Another (even more simple than Money) example are many of the standard library classes.
For example BigDecimal. With operator overloading, I can easily compare a BigDecimal object to an integer or float, the same way I can already compare them to each other:
BigDecimal.new("10.0") == 10.0
10 == 10.0
Without operator overloading, this would become needlessly messy (and require explicit handling of nils):
d = BigDecimal.new("10.0")
!d.nil? && d.value_equal_to(10.0)
Ruby has always been about readability of the code, and avoiding unnecessary repetition, and I think operator overloading (when used correctly) is a great example of this.
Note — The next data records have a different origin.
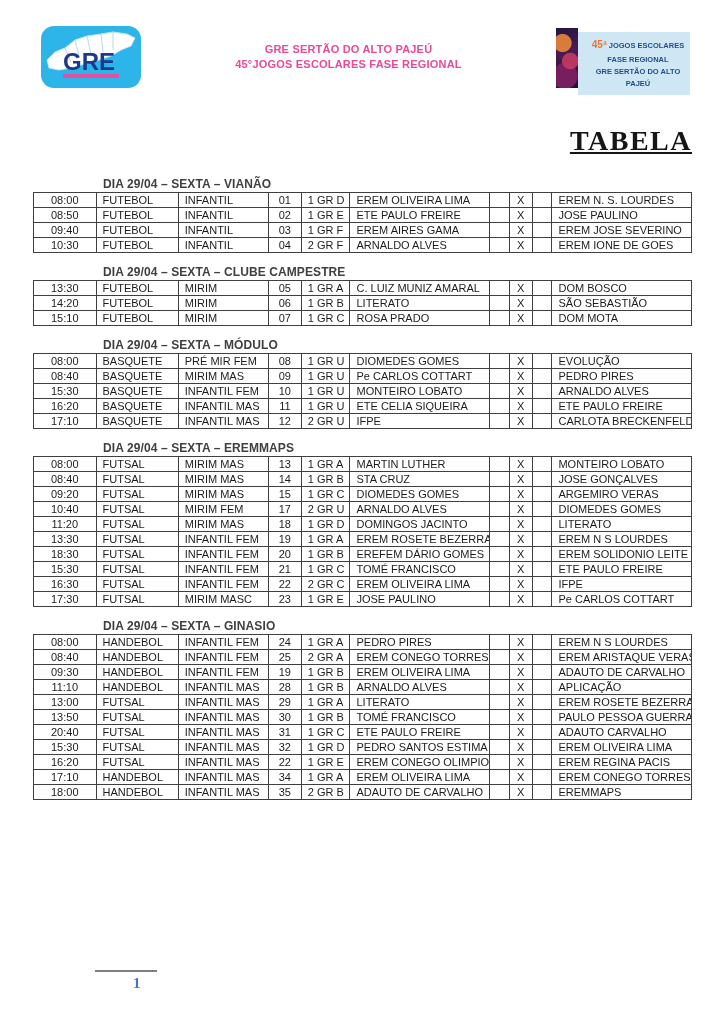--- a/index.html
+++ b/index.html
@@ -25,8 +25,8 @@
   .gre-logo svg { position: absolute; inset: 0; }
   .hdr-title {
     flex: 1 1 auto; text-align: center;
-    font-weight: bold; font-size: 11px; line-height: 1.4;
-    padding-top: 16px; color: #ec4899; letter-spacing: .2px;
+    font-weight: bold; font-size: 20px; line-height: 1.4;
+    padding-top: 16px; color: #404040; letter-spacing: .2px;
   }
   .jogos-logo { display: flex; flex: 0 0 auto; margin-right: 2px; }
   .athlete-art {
Right, this seems like exactly why we shouldn't be allowed to redefine it. As a reader of your code that redefines ==, I think == means we are talking identity until I find your function that redefines ==. It has made it so I need to understand more things in order to be able to reason about your code. That seems like a negative to me.
But even in core Ruby, == is not always identity; hashes, arrays, ranges, all of them are compared by value and not by identity. The assumption that == is comparing identity is broken, not the code that implements it differently.
For "primitives" yes, for objects no. What would be primitives in Ruby extend Object, because everything in ruby does, but (sigh) they redefine == so they act more like primitives in other languages. At least there is a clear cut rule, but it's pretty much turtles all the way down.
That's because you are among the people who don't like abstractions. I disagree with that opinion, but that's fine, Ruby is just definitely not for you.
Don't try to change or complain about Ruby, you are likely more happy with languages like go.
It is. By redefining the equality method (operators are just regular methods really), you abstract away how this kind of object need to be compared with it's peers.
The fact that it's an operator or a method doesn't change a thing. For example in Java many classes redefine the `equals` method. It's default behavior is just like Ruby, comparing identity. It's not an operator but the effect is exactly the same. And IMO it's worse because now you have a leaky abstraction with types you need to compare with `==` and others with `.equals`.
It's just you who have this expectation of operators being not redefinable. When I read Ruby code, for me `==`, or `+` are just regular methods like any others with just a bit of syntactic sugar.
It also allows for greater polymorphism. Like the Money object from before. If I couldn't redefine `+`, then `[Money.new(20), Money.new(22)].sum` wouldn't work.
If somebody wants object identity rather than semantic equality, they should be using `equal?`. The fact that different types have different equality semantics if just kind of inherent in the idea of a type.
And then a reader of the calling code might not have to look into the implementation to understand what the function is doing, whereas you definitely would when using == because == now means "whatever it's overridden to mean"
> Should Money.new(20, 'USD') == Money.new(2000, 'US Cents')?
Like someone else pointed out in this thread, designing APIs require consistency and good taste.
If I had to implement this API you code above would evaluate to `ArgumentError unknown currency "US Cents"`.
> Or Money.new(20, 'USD') == Money.new(125, 'CNY') when ExchangeRateManager.getExchangeRate('CNY', 'USD') == 0.16?
Again, me designing this API, it wouldn't be equal. Why? For the same reason `1 != "1"`, if you cast them, yes they are equal, but implicit casting (aka weak typing) is not idiomatic in Ruby, it's possible, but very rare.
> At this point you might as well do `m1 == m2.convert_to(m1.currency)`, because "HaveSameWorth" might mean many different things too.
I personally hate that last style because it's obvious that the "HaveSameWorth" relation is intended to be symmetric, and by writing it like m1 == m2.convert(...) you're prefering one side over the other. It looks bad for me :).
Also, in case of real-life objects it makes sense to spell out what do you mean by 'equality' (or 'equivalency'), and leave the default implementation to represent the philosophical concepts of "the same" and "equivalent to".
But you almost certainly are logically preferring one side over the other! You do usdValue == cadValye.convert_to(usdValue.curr) because one of those currencies is the one your transaction is working with (in this case, USD is your goal).
Without explicit comments/documentation it is hard to imagine a good example. Its a longstanding issue. Even Lisp has 'equals' and 'equals?' which is an abomination. One looks for identity of object; the other for identity of value (if I understand it right). These kind of things are bug factories.
Kent Pitman has always been a good read, for the problems of equality in dynamic languages. The typical Ruby or JS programmer stumbles through the day just "getting by", where it comes to comparing objects.